Hepatocellular Carcinoma – Causes, Symptoms, Diagnosis, And Treatment
What is hepatocellular carcinoma?
Hepatocellular carcinoma is the most common primary liver cancer. This cancer starts in the hepatocellular cells, which are the main type of cells in the liver. HCC is the leading cause of cancer-related deaths globally. Hepatocellular carcinoma accounts for 75% of all liver cancers.
Hepatocellular carcinoma is different from metastatic liver cancer. Metastatic liver cancer starts in another organ like breast or colon and spreads to the liver.
What causes hepatocellular carcinoma?
Mostly, HCC occurs as a result of infection with hepatitis B or C, or cirrhosis of the liver caused by alcoholism.
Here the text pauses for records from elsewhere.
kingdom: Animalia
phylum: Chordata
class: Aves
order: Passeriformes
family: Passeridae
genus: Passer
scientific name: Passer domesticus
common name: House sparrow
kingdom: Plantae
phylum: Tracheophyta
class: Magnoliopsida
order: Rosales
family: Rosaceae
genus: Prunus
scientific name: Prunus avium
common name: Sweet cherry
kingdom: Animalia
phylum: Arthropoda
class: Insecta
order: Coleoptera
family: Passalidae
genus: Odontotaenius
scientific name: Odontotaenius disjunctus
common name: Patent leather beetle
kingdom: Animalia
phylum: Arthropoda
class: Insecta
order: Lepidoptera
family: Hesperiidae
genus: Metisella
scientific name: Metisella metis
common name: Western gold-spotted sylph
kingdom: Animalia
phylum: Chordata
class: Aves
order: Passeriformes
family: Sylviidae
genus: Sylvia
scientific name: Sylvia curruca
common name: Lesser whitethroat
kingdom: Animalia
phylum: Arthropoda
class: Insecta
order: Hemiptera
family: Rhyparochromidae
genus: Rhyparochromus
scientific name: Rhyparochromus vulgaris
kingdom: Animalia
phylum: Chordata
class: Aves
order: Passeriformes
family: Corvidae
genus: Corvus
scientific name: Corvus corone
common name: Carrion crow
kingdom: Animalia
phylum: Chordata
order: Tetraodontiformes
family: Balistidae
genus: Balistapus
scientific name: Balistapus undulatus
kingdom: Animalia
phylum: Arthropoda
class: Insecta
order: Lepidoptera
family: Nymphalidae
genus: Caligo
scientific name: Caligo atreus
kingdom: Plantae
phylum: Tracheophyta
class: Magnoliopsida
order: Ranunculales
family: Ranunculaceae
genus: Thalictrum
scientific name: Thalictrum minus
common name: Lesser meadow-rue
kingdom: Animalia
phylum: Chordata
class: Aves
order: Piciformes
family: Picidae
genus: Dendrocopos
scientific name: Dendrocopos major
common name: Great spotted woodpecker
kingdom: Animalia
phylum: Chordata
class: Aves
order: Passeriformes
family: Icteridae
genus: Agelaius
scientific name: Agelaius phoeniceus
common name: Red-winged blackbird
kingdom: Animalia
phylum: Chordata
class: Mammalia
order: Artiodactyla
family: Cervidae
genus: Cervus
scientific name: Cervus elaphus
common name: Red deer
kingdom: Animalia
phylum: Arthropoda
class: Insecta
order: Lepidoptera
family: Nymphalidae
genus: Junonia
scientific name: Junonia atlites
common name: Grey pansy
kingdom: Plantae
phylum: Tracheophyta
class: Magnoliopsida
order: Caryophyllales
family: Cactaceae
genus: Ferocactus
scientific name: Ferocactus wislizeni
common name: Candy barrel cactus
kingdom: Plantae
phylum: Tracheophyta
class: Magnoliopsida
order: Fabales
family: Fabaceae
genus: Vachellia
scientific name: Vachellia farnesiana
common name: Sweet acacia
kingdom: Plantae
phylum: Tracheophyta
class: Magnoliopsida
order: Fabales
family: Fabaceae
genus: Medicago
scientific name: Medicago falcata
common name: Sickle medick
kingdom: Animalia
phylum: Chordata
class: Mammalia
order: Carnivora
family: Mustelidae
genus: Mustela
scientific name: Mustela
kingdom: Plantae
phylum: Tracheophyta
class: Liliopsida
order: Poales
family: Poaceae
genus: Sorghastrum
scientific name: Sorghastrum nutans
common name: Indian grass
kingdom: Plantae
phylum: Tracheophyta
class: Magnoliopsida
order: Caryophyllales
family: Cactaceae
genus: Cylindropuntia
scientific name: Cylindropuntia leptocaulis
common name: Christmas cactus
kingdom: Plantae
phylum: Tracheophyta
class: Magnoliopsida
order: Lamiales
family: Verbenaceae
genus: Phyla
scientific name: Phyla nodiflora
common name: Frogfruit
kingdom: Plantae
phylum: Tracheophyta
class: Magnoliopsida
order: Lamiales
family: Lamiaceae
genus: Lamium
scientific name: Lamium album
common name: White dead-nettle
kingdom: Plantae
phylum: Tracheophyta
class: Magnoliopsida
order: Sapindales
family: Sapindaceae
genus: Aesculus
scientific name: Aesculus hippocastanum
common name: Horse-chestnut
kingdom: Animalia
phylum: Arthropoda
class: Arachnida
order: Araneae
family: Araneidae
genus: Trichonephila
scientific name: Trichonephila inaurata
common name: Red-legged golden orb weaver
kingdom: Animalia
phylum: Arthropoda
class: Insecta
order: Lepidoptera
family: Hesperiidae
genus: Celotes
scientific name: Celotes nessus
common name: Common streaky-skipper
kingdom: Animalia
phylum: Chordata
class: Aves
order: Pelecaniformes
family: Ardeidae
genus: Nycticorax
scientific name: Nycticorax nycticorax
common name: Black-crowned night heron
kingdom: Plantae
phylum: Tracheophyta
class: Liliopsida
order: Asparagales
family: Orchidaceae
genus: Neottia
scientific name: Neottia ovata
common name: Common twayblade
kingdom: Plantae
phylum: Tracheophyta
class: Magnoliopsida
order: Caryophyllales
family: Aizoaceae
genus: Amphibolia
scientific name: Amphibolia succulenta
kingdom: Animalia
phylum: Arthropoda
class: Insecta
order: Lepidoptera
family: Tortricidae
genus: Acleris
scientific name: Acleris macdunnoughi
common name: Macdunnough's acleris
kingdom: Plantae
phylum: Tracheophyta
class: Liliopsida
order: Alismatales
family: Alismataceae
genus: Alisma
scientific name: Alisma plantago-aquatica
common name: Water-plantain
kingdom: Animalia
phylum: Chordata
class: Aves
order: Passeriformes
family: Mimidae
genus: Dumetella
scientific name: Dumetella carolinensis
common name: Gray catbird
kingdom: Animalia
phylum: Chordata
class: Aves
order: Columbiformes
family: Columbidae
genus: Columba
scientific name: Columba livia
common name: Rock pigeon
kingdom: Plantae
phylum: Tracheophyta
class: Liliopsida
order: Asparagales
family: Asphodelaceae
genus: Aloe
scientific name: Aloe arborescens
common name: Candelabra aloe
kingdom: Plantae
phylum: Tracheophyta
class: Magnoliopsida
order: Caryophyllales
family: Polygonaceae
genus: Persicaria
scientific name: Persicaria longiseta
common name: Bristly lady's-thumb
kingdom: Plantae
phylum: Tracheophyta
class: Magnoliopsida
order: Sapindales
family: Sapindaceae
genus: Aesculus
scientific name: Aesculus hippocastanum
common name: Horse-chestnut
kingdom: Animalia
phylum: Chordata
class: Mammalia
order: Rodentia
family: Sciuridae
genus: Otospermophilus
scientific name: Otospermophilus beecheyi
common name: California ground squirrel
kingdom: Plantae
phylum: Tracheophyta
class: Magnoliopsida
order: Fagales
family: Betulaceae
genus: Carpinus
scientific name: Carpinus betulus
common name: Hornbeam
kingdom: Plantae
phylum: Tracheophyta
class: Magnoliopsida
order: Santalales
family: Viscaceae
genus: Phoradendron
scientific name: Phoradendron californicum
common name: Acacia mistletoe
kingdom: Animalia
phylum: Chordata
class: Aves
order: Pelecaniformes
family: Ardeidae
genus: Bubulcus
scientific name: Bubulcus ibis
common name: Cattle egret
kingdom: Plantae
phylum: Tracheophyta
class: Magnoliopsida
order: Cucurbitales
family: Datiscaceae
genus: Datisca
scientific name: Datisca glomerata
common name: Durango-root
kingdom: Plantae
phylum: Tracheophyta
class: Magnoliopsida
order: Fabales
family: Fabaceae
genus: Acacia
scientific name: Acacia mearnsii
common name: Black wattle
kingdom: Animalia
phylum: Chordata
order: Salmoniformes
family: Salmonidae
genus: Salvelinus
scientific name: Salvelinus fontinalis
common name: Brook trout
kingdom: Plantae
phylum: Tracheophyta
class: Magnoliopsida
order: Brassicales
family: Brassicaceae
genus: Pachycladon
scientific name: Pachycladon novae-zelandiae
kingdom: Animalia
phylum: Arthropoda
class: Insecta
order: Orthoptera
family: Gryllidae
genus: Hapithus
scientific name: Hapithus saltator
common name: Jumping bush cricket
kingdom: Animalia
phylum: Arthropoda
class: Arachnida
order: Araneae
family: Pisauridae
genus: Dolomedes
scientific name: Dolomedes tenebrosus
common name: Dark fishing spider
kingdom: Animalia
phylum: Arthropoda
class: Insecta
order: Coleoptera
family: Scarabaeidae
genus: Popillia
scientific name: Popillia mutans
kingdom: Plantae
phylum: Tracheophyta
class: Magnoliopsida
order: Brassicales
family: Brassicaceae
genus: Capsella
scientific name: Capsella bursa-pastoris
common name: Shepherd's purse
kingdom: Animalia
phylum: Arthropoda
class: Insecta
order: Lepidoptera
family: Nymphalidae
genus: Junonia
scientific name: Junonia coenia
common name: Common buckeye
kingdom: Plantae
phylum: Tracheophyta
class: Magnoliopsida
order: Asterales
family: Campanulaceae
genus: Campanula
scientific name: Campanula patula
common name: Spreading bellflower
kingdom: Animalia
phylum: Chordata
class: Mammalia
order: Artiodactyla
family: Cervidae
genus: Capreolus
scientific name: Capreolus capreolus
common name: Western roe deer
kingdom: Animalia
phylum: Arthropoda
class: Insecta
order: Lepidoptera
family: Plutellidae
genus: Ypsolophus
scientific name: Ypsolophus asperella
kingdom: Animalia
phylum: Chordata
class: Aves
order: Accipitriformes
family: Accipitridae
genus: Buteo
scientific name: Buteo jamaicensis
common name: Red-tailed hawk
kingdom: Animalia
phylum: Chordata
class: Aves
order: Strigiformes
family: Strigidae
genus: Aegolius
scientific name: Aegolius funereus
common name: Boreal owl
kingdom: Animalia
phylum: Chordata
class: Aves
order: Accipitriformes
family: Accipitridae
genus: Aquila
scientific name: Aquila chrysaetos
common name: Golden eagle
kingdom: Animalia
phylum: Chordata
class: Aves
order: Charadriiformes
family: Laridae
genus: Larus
The other causes of HCC are autoimmune diseases, chronic inflammation of the liver, and iron overload.
People with hepatitis B or C are at high risk of liver cancer, even if they do not develop cirrhosis.
What are the symptoms of hepatocellular carcinoma?
The following are the symptoms of liver cancer:
- Right-sided abdominal pain or tenderness
- Easy bruising or bleeding
- Enlarged abdomen
- Jaundice (yellow skin or eyes)
- Unexplained weight loss
How is hepatocellular carcinoma diagnosed?
The doctor will perform a physical exam and review your symptoms. The doctor may suspect liver cancer if he finds an enlarged, tender liver or other signs of cirrhosis during a physical exam.
The doctor may order following tests if he/she suspects liver cancer:
- Abdominal CT scan
- Abdominal ultrasound
- Liver biopsy
- Liver function tests
- Liver MRI
- Serum alpha-fetoprotein
- Biopsy of the tumor
How is hepatocellular carcinoma treated?
The following treatments are given depending on how advanced the cancer is:
- Surgical removal of the tumor if it has not spread.
- The tumor may be treated with chemotherapy to reduce its size before the surgery.
- Ablation may also be used to destroy cancer. There are different types of ablation. Radiofrequency ablation, cryoablation, interstitial laser photocoagulation, and percutaneous ethanol injection.
- Radiation treatment in the area of cancer may also be given. But radiation is difficult to perform in people who have liver cirrhosis or other liver diseases.
Doctors may recommend a liver transplant for certain people who have both cancer and cirrhosis.
If cancer can’t be surgically removed, ablated, or has spread outside the liver, there is usually no chance for long-term cure. Treatment is given with a focus on improving and extending one’s life. Treatment, in this case, is chemotherapy and is administered by oral pills or given through a vein (IV).
This feature is for informational purposes only and is not intended to substitute the expert guidance of a doctor. We advise seeing a doctor if you have any health concerns.